───── PROVIDED MATERIAL

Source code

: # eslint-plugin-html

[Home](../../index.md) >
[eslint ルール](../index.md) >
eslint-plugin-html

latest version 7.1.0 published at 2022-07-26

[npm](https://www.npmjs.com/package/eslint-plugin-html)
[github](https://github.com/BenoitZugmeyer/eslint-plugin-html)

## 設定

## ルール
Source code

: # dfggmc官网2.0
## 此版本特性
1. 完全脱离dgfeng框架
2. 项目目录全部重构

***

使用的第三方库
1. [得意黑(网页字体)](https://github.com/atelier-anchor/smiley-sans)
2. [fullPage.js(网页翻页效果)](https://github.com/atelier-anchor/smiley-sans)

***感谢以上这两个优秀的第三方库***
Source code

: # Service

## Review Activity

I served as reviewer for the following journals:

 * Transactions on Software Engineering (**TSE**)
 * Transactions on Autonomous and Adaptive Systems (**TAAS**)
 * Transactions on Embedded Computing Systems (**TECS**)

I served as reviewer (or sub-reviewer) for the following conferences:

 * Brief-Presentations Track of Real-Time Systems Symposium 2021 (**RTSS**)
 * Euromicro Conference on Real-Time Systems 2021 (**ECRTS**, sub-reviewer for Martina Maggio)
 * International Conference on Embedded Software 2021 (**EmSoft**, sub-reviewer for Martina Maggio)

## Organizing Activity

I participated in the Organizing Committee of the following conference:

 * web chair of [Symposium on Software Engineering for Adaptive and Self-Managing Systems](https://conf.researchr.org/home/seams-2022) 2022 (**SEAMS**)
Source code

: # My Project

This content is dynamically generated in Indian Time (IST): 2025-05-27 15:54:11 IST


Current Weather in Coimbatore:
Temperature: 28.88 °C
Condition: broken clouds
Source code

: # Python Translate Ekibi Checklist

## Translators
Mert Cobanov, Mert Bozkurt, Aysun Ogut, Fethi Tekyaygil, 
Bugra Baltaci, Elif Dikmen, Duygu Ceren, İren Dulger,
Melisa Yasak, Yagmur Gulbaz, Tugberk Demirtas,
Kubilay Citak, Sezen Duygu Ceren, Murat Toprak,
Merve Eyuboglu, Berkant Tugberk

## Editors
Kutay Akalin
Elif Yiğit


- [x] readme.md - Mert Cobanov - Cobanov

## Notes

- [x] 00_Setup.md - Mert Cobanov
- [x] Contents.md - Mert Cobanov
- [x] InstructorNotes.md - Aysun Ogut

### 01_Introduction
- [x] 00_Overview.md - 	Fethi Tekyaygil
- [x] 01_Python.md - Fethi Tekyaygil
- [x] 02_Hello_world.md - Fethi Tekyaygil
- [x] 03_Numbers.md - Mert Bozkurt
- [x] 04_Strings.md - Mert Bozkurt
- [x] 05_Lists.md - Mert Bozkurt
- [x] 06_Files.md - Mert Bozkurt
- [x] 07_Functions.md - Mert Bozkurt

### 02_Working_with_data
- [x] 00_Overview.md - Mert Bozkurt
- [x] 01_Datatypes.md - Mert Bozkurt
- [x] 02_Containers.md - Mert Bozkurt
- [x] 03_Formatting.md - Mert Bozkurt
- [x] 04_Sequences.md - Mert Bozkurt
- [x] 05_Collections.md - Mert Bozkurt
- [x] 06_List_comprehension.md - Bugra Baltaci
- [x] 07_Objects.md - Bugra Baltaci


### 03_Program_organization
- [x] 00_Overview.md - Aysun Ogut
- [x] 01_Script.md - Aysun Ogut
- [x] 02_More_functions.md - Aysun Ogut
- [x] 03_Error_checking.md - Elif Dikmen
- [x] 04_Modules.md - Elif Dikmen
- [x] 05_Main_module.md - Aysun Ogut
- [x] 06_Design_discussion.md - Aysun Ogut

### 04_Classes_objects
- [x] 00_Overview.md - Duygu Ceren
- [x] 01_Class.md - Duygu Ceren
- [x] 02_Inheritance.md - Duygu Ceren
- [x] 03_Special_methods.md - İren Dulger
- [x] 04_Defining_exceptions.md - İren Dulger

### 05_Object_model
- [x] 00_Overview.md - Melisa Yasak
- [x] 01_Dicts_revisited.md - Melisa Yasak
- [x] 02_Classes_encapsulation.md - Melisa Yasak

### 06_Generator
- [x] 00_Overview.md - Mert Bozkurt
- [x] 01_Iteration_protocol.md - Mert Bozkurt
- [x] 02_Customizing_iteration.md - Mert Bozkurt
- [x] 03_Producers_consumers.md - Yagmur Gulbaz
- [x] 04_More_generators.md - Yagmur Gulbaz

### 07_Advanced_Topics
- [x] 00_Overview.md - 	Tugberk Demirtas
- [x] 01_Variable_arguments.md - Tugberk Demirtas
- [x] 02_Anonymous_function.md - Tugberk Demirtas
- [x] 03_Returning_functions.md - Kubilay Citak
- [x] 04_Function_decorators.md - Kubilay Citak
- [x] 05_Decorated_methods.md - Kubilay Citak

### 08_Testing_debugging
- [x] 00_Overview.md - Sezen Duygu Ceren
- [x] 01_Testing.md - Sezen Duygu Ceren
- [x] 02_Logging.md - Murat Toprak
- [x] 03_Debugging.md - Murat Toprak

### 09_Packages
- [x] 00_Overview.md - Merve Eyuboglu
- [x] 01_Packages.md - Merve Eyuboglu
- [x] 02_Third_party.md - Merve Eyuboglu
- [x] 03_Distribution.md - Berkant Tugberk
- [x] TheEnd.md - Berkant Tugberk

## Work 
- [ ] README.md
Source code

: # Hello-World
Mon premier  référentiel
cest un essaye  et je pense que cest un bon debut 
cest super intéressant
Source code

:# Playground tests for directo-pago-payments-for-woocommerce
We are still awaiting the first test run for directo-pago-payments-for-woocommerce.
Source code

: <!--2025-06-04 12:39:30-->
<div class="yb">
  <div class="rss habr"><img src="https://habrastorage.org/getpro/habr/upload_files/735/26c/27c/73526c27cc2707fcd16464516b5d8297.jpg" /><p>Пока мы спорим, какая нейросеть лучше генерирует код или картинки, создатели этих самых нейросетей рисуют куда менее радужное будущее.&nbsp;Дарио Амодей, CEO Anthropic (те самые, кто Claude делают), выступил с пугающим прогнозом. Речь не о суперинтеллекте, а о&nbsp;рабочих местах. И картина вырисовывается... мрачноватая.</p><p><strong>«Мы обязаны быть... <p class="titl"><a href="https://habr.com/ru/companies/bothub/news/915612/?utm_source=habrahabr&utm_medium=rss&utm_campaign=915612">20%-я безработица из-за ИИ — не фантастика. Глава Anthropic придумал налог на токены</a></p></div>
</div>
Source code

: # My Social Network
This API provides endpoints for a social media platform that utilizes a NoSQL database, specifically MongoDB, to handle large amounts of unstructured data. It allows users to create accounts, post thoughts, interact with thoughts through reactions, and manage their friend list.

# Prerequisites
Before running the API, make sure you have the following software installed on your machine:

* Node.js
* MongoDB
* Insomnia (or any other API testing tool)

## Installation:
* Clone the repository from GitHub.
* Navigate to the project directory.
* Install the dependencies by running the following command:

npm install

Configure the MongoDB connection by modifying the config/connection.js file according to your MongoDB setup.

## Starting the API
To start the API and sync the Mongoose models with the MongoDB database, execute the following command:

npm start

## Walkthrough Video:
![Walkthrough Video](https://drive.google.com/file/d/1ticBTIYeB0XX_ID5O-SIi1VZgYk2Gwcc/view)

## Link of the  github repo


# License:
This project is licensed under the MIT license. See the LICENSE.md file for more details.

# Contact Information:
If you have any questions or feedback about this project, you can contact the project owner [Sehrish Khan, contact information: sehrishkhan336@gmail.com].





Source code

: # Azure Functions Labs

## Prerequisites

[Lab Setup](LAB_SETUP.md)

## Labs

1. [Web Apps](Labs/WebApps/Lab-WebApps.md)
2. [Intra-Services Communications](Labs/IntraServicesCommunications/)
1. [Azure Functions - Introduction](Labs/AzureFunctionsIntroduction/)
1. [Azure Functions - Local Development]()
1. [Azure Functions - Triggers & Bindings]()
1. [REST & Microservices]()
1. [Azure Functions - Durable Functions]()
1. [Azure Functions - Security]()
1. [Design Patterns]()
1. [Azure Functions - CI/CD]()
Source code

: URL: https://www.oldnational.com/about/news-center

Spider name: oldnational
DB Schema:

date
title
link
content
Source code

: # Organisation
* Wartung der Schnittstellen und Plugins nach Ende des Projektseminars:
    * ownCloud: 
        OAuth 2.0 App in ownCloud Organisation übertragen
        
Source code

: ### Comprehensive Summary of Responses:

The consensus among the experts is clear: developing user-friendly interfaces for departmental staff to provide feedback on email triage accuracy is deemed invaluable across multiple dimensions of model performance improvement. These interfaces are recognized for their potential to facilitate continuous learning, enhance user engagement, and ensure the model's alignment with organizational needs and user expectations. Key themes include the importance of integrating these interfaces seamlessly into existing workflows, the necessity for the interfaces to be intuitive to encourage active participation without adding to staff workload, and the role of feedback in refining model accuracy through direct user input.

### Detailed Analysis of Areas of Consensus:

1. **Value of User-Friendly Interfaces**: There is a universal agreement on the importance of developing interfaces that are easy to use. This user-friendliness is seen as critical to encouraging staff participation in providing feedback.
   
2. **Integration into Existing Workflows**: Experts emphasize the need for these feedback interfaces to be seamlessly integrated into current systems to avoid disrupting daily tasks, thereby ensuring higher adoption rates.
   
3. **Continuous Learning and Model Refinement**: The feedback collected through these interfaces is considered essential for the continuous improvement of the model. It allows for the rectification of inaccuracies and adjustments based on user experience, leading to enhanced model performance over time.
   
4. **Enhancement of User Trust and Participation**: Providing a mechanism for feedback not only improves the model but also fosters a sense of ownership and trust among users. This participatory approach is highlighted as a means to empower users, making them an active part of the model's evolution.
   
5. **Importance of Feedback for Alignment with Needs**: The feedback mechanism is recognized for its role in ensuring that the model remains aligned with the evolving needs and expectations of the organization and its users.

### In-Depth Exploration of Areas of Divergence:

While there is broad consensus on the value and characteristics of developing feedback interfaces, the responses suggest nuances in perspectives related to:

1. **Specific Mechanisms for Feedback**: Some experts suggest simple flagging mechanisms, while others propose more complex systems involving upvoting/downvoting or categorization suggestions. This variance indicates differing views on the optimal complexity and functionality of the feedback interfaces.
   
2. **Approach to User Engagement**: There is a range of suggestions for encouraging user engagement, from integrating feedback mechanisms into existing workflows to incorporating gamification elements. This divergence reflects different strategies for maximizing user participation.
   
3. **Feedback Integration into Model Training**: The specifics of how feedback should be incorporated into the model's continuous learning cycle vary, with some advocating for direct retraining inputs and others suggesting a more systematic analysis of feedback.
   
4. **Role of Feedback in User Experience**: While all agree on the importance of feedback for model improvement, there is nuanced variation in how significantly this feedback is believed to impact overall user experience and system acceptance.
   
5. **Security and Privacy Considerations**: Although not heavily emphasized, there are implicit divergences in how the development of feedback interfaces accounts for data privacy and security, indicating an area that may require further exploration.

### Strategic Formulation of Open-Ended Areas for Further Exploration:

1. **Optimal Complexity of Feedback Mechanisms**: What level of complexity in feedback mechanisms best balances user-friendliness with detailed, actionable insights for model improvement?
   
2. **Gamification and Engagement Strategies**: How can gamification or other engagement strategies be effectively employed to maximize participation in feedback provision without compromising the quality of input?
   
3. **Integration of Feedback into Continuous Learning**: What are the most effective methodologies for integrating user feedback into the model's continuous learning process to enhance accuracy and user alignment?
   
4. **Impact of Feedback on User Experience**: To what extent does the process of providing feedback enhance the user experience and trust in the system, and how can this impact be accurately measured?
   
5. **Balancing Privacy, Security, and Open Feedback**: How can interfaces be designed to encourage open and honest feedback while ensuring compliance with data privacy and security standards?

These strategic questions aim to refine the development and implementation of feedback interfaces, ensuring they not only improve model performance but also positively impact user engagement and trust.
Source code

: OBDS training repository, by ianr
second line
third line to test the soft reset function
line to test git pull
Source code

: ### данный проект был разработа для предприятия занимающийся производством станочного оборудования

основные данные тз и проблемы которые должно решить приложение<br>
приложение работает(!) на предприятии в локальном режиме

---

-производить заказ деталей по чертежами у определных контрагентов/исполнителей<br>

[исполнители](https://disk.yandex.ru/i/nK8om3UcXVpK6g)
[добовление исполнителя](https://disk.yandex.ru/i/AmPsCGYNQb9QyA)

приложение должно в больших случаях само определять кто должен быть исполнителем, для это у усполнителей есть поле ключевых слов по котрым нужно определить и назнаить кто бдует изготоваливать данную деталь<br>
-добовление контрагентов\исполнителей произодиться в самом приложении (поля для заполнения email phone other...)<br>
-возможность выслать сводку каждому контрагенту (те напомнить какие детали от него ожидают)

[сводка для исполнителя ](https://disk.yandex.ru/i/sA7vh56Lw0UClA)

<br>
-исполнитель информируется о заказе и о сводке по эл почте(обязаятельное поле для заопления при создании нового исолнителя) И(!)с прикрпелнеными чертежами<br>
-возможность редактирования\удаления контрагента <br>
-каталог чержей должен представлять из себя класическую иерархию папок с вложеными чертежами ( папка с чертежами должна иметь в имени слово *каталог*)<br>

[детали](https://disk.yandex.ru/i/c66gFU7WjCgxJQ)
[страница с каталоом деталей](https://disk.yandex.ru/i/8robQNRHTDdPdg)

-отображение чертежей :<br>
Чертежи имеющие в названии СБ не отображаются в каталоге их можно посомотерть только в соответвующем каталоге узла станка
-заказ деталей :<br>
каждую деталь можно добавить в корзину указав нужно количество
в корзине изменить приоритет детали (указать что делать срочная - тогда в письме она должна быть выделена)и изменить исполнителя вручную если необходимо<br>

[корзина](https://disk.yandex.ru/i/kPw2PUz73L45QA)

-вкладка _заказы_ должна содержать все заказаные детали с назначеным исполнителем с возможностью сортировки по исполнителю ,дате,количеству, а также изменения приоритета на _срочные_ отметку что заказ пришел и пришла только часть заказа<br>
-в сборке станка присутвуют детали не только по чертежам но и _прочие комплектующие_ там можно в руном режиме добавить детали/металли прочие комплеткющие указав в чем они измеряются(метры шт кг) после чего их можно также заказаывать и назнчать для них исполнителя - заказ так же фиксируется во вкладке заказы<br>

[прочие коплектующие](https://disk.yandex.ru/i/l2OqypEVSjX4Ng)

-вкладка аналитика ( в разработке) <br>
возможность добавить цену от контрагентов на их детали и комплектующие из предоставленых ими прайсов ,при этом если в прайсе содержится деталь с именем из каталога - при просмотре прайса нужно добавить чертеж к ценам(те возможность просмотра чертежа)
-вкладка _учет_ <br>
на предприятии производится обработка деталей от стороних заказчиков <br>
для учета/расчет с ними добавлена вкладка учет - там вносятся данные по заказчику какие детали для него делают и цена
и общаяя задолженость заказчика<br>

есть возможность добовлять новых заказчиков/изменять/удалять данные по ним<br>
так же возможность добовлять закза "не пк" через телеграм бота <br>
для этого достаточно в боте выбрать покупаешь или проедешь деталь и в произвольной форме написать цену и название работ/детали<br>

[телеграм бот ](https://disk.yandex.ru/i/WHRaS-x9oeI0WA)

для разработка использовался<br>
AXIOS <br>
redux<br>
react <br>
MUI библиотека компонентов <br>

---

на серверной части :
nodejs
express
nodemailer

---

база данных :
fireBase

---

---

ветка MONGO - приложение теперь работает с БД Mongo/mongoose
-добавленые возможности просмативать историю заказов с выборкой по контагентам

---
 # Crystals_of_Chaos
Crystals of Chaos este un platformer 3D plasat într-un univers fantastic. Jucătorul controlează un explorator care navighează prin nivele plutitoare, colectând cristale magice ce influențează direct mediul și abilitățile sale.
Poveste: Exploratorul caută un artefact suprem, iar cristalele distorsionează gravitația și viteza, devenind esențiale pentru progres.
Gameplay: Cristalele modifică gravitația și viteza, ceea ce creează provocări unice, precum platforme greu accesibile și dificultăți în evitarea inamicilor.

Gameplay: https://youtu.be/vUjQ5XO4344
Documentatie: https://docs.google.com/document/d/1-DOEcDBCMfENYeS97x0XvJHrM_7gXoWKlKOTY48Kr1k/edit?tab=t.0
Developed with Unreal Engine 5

──────────

■ **WORK ITEM**
Rewrite the material from its first line through the line containing "## Organizing Activity", replacing "journals" with "periodicals" and changing nothing else.

■ **YOUR RESPONSE**
Source code

: # eslint-plugin-html

[Home](../../index.md) >
[eslint ルール](../index.md) >
eslint-plugin-html

latest version 7.1.0 published at 2022-07-26

[npm](https://www.npmjs.com/package/eslint-plugin-html)
[github](https://github.com/BenoitZugmeyer/eslint-plugin-html)

## 設定

## ルール
Source code

: # dfggmc官网2.0
## 此版本特性
1. 完全脱离dgfeng框架
2. 项目目录全部重构

***

使用的第三方库
1. [得意黑(网页字体)](https://github.com/atelier-anchor/smiley-sans)
2. [fullPage.js(网页翻页效果)](https://github.com/atelier-anchor/smiley-sans)

***感谢以上这两个优秀的第三方库***
Source code

: # Service

## Review Activity

I served as reviewer for the following periodicals:

 * Transactions on Software Engineering (**TSE**)
 * Transactions on Autonomous and Adaptive Systems (**TAAS**)
 * Transactions on Embedded Computing Systems (**TECS**)

I served as reviewer (or sub-reviewer) for the following conferences:

 * Brief-Presentations Track of Real-Time Systems Symposium 2021 (**RTSS**)
 * Euromicro Conference on Real-Time Systems 2021 (**ECRTS**, sub-reviewer for Martina Maggio)
 * International Conference on Embedded Software 2021 (**EmSoft**, sub-reviewer for Martina Maggio)

## Organizing Activity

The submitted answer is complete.